**What the task requires:** Reproduce the following entries verbatim, line for line.

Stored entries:
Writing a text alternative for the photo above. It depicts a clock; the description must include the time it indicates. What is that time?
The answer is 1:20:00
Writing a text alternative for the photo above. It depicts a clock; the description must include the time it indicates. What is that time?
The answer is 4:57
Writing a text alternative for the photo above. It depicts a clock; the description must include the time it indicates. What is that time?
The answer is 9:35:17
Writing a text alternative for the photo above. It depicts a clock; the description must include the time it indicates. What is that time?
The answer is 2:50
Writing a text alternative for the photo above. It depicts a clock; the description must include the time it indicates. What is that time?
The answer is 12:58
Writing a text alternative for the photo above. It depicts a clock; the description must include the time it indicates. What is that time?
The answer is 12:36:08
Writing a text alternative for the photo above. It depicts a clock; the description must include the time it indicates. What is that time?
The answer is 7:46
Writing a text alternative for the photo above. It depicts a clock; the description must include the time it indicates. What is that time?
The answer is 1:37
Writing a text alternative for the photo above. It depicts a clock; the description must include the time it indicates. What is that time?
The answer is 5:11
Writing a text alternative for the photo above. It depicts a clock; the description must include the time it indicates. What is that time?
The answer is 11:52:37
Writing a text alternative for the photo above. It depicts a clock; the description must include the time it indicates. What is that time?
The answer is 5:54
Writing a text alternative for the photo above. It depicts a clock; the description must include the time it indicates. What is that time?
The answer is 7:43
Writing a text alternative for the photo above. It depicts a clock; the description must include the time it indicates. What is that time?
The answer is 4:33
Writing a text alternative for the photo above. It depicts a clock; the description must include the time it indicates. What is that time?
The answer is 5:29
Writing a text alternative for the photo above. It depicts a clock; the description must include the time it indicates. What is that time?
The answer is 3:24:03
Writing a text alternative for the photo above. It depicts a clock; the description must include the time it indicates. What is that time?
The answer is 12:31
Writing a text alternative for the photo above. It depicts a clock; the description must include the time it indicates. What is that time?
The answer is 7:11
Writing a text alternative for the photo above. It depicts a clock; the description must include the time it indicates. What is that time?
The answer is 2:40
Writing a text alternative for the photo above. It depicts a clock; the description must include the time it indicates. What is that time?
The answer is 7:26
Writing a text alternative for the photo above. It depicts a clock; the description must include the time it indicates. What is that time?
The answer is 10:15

**Written solution:**
Writing a text alternative for the photo above. It depicts a clock; the description must include the time it indicates. What is that time?
The answer is 1:20:00
Writing a text alternative for the photo above. It depicts a clock; the description must include the time it indicates. What is that time?
The answer is 4:57
Writing a text alternative for the photo above. It depicts a clock; the description must include the time it indicates. What is that time?
The answer is 9:35:17
Writing a text alternative for the photo above. It depicts a clock; the description must include the time it indicates. What is that time?
The answer is 2:50
Writing a text alternative for the photo above. It depicts a clock; the description must include the time it indicates. What is that time?
The answer is 12:58
Writing a text alternative for the photo above. It depicts a clock; the description must include the time it indicates. What is that time?
The answer is 12:36:08
Writing a text alternative for the photo above. It depicts a clock; the description must include the time it indicates. What is that time?
The answer is 7:46
Writing a text alternative for the photo above. It depicts a clock; the description must include the time it indicates. What is that time?
The answer is 1:37
Writing a text alternative for the photo above. It depicts a clock; the description must include the time it indicates. What is that time?
The answer is 5:11
Writing a text alternative for the photo above. It depicts a clock; the description must include the time it indicates. What is that time?
The answer is 11:52:37
Writing a text alternative for the photo above. It depicts a clock; the description must include the time it indicates. What is that time?
The answer is 5:54
Writing a text alternative for the photo above. It depicts a clock; the description must include the time it indicates. What is that time?
The answer is 7:43
Writing a text alternative for the photo above. It depicts a clock; the description must include the time it indicates. What is that time?
The answer is 4:33
Writing a text alternative for the photo above. It depicts a clock; the description must include the time it indicates. What is that time?
The answer is 5:29
Writing a text alternative for the photo above. It depicts a clock; the description must include the time it indicates. What is that time?
The answer is 3:24:03
Writing a text alternative for the photo above. It depicts a clock; the description must include the time it indicates. What is that time?
The answer is 12:31
Writing a text alternative for the photo above. It depicts a clock; the description must include the time it indicates. What is that time?
The answer is 7:11
Writing a text alternative for the photo above. It depicts a clock; the description must include the time it indicates. What is that time?
The answer is 2:40
Writing a text alternative for the photo above. It depicts a clock; the description must include the time it indicates. What is that time?
The answer is 7:26
Writing a text alternative for the photo above. It depicts a clock; the description must include the time it indicates. What is that time?
The answer is 10:15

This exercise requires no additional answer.